Once chicks have hatched, a small stick enclosure can be built over the chick feeding area to prevent grown-up birds from eating the chicks’ food. This will reduce competition and help chicks grow faster.
It is extremely difficult for backyard farmers to practise sound biosecurity measures, since the birds are being raised outside. Nevertheless, farmers should be aware of the disease risks in their area and do what they can to prevent their birds from coming into contact with any potential sources of infection. They should, for example, restrict contact with other birds and animals as much as possible, and use sound hygiene measures to prevent themselves or others from infecting birds whenever humans have been in contact with possible transmitters of disease.

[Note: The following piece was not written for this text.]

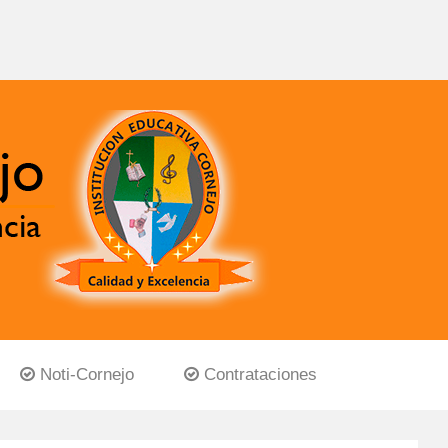
Noti-Cornejo
Contrataciones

Newcastle disease, according to Grobbelaar, is one of the greatest threats that South African backyard farmers have to deal with. “Farmers might be doing everything right, but Newcastle has been known to wipe out whole populations of birds in a village in a week. Production then has to be built up from scratch,” he warns.
Vaccinations are available to protect birds against Newcastle disease, but this is a costly procedure and not always effective. Grobbelaar pointed out that the vaccinations only provide protection for up to six months. There are also a lot of vaccination failures, due to improper handling, storage and application.
There are indigenous breeds that are hardier than others in combatting certain regional disease strains; such breeds include the Koekoek and Ovamba in South Africa. Getting hold of these birds is nevertheless difficult, as there are not many breeders raising them. Most of the breeds produced by backyard farmers, in effect, are mixtures of different species that are not as robust as the indigenous breeds. The growing and egg-laying potential of these birds are also unknown.